Barton points out that Nunez’s record in the big games isn’t the best. He hasn’t scored against either Porto or Sporting CP even though he has done very well in Europe.

“He often shoots when he should pass and passes when he should shoot. He’s a bit rushed when he gets close to goal,” adds Kundert.

But Kundert does believe that he would be a success in any of the major leagues and the raw talent that is clearly there is absolutely worth taking a gamble on, especially for a club that misses out on Haaland or was never in the discussion.

It seems that it will come down to a straight shoot-out between Barcelona and a bunch of Premier League sides based on current reporting.

West Ham feels like another solid move, the work David Moyes has done with Jarrod Bowen proves he could help polish Nunez’s rough edges. It’s hard to recommend Manchester United as a destination until the new manager is known and Newcastle United feel like at best a sideways move.

Barcelona remain a super intriguing option, particularly because of he might dovetail with someone like Ansu Fati. Plus he could play wider if Xavi wanted to keep using Pierre-Emerick Aubameyang as the central striker. You’d have to wonder whether Barca can justify it financially given he’s still pretty raw but it could be a game-changing signing for the Xavi revolution.

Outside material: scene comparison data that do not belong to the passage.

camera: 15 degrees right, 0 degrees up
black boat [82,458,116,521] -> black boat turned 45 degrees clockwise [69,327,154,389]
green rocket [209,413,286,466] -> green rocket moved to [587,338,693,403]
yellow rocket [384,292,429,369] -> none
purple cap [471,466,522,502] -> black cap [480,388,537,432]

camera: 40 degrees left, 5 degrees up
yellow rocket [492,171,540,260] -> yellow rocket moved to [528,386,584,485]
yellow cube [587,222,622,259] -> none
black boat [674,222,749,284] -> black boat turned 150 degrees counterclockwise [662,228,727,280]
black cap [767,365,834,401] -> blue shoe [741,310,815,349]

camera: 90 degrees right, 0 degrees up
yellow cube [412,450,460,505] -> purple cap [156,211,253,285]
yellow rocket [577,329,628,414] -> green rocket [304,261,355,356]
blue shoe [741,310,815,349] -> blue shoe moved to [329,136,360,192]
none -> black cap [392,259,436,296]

It’s worth pointing out that Nunez was originally targeted by Barcelona while he was with Almeria in Spain’s second division. Uruguay and Barca great Suarez recommended Nunez to the team but they didn’t have the financials to complete the deal. Might history repeat itself

Wherever he goes, he’s going to be fun to watch.

In this writer’s opinion the best move for Nunez would be Arsenal. The Gunners are finally on the right path under Mikel Arteta and they have an extremely exciting young attacking core. They just need a goalscorer. Picturing Nunez alongside Emile Smith Rowe, Bukayo Saka and Gabriel Martinelli is something that should have Arsenal fans licking their lips. One thing that could be really fun to watch is watching Nunez inter-change positions with Martinelli on the left.